Streaming Soon, It’s ‘Moon Knight,’ Marvel’s Depiction of Mental Illness
The trailer boasts all of the elements of the Marvel superhero title, but can it measure up to the comic?
Anticipation is building for the new “Moon Knight” miniseries starring Oscar Isaac that streams in March on Disney+. The trailer boasts all of the elements of the Marvel superhero title, but can it measure up to the comic?
Simply put, this is a superhero who suffers from a mental illness.
Created by writer Doug Moench, Moon Knight is Marc Spector, the son of a rabbi and a Holocaust survivor who is raised in an Orthodox Jewish family in Chicago. Spector suffers from Dissociative Identity Disorder, or multiple personalities.
According to Psychology Today, Dissociative Identity Disorder is “a rare condition in which two or more distinct identities, or personality states, are present in — and alternately take control of — an individual.” Those who have it can suffer from hallucinations.
Moon Knight has had various personalities over the years, the most ingenious of which appeared in the 2012 limited series by Brian Michael Bendis, one of the superstar writers of modern comics, and illustrator Alex Maleev. A new, deluxe paperback edition drops on Tuesday.
The 2012 series was subtle, memorably drawn, and depicted mental illness in a way that connected not only with people with Dissociative Identity Disorder but with anyone who’s ever fantasized about being a superhero.
Mr. Bendis, the winner of five Eisner awards — the Oscars of comics — recast Moon Knight’s personalities as a trio of Marvel A-listers: Captain America, Spider-Man, and Wolverine. Spector finds the head of an Ultron robot, a weapon with potentially earth-shattering power — as seems true of all Marvel weapons. He is advised to turn it over to stronger, more mentally stable heroes who can handle it.

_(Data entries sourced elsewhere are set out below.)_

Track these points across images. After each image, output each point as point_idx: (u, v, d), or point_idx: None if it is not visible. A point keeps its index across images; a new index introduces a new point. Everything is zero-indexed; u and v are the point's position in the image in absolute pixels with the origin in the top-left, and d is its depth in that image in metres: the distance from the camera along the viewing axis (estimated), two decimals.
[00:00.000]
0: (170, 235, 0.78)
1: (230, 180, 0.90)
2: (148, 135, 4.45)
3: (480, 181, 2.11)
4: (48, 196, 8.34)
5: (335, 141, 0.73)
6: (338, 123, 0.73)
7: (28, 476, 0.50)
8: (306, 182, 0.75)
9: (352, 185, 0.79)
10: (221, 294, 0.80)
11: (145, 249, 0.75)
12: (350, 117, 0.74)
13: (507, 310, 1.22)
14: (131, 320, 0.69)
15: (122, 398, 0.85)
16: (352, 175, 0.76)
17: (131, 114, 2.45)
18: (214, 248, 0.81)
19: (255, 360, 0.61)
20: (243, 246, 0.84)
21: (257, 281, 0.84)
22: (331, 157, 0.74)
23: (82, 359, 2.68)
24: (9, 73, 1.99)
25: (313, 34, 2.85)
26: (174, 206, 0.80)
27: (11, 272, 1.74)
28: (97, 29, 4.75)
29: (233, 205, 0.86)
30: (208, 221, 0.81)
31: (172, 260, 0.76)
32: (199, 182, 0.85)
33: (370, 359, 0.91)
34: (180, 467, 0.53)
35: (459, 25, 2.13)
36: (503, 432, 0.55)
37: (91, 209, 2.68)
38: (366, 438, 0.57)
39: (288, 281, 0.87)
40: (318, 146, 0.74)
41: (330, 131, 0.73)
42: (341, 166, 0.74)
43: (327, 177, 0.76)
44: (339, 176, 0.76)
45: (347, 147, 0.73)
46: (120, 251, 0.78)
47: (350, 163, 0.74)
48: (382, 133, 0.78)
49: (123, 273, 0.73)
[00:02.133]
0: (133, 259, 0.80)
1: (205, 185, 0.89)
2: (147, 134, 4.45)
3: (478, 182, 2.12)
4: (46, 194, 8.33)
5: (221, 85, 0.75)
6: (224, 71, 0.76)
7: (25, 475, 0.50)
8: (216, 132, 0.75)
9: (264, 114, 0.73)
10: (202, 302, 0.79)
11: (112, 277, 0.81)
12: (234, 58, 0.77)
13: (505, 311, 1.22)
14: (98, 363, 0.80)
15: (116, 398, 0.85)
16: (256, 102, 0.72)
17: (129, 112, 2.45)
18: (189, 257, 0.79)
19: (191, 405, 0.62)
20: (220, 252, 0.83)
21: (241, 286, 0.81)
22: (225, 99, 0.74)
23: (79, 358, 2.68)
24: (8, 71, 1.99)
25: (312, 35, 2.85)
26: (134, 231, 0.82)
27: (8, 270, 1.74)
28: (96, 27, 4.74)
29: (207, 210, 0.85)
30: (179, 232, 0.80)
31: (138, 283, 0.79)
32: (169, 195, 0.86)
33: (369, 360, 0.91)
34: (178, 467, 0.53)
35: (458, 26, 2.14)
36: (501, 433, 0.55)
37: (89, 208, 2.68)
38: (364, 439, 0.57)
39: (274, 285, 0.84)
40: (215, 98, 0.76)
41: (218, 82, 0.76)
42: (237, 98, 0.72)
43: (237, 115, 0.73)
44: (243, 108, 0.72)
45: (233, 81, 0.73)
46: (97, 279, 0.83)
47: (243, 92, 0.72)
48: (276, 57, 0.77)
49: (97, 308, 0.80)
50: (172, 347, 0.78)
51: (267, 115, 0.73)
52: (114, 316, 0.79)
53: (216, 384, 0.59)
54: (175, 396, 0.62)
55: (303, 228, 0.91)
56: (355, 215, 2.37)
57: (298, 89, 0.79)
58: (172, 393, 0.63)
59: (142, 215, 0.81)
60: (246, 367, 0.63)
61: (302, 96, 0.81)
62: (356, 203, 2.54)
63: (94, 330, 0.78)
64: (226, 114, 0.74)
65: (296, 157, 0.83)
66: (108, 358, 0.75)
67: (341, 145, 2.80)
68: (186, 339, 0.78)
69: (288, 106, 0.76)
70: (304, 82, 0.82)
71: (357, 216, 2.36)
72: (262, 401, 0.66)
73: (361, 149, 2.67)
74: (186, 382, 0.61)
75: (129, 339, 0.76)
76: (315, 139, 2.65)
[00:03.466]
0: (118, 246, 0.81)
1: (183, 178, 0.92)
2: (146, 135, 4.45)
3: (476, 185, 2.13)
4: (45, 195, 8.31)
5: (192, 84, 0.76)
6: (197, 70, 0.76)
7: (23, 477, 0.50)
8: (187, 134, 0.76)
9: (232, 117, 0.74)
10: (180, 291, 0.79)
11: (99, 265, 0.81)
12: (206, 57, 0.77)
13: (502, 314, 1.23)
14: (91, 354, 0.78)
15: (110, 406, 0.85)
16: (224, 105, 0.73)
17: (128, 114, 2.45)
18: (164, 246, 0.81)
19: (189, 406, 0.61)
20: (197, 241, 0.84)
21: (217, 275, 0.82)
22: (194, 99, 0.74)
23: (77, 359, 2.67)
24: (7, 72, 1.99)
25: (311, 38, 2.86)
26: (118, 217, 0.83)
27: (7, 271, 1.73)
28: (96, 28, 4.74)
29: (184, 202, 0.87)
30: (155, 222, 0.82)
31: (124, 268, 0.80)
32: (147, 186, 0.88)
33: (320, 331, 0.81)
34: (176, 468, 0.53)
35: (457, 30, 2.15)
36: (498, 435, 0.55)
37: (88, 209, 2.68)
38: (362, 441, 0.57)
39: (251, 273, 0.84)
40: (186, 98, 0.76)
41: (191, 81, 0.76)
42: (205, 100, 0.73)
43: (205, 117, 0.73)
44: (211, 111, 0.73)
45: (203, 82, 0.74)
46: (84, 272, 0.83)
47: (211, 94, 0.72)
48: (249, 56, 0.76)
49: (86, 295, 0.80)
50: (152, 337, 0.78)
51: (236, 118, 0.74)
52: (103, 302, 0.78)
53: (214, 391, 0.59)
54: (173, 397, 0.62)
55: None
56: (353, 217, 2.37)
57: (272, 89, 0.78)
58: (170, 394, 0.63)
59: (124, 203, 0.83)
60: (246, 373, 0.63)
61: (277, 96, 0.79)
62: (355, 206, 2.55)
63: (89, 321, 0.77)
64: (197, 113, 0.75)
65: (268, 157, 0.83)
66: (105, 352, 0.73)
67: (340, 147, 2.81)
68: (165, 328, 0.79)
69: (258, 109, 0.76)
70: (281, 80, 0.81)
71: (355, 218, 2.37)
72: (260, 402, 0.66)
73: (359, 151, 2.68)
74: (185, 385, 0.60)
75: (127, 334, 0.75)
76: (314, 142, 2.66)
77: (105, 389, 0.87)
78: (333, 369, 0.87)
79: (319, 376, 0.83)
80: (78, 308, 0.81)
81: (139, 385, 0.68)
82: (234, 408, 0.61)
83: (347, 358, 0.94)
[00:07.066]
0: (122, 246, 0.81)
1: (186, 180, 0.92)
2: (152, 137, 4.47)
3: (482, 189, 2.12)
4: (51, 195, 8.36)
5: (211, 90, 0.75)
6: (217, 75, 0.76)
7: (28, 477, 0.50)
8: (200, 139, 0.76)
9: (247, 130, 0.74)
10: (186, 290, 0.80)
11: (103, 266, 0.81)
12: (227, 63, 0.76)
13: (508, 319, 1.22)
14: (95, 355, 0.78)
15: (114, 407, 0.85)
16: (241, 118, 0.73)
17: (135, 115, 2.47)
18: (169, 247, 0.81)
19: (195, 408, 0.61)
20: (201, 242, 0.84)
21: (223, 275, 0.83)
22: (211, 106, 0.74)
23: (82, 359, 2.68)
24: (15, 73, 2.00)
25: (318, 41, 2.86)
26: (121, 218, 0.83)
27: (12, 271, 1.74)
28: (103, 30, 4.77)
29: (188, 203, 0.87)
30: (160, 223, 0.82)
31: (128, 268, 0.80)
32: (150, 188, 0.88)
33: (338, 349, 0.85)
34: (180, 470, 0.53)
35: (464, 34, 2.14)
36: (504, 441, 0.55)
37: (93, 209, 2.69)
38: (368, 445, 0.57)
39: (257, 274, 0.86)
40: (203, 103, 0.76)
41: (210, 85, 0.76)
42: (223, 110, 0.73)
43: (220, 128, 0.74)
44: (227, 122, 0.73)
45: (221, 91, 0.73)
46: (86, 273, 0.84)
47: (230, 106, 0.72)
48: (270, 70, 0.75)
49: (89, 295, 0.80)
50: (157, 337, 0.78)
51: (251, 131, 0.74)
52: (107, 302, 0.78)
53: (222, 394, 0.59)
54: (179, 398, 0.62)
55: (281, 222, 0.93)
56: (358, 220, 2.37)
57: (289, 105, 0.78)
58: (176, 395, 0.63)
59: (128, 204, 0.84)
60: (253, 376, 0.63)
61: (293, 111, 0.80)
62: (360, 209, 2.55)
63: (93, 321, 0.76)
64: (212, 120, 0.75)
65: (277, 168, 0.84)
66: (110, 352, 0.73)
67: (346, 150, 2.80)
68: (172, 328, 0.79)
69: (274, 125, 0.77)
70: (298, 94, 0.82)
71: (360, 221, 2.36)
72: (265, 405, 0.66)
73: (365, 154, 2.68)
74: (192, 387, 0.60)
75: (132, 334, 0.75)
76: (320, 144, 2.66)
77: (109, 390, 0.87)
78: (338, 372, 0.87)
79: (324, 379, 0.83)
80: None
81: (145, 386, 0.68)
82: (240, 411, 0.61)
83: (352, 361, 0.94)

Instead, Spector decides to go it alone.
In order to combat the enemy, a powerhouse named Count Nefaria, Moon Knight creates imitation weapons meant to work like the real things: Captain America’s shield, Spider-Man’s webbing, Wolverine’s claws. Spector is in fact adopting some of the world’s greatest heroes as his multiple personalities — thoughhe ersatz weapons he devises don’t function quite as well, putting his life in serious danger. It’s a classic example of what the Jungians call “animus integration,” collecting powerful male energy.
Spector is doing what every comic book kid has always done: pretending he is a high-flying star of the Marvel universe.
Along the way, “Moon Knight” depicts people with mental health challenges as brave and able to use the challenges they face to their own advantage.
When Spector discovers a genuine danger, he begins to have real interactions with the actual heroes. Or does he? When are the characters real and when are they not? As the character says in the trailer for the new series, “I can’t tell the difference between my dream life and real life.”
When it finally comes to a face-to-face confrontation with Count Nefaria, Moon Knight’s appropriated powers fail. But because he had called the real Avengers, he is saved in the end. As Count Nefaria is dragging a beaten and broken Moon Knight through a parking lot, the heroes that Spector has been talking to in his chemically imbalanced mind actually appear. “You see them too, right?” Moon Knight asks Nefaria.
It’s a touching and powerful line, reflecting the fantastic hope we put in heroes to help us in our ordinary lives — and who sometimes do come through.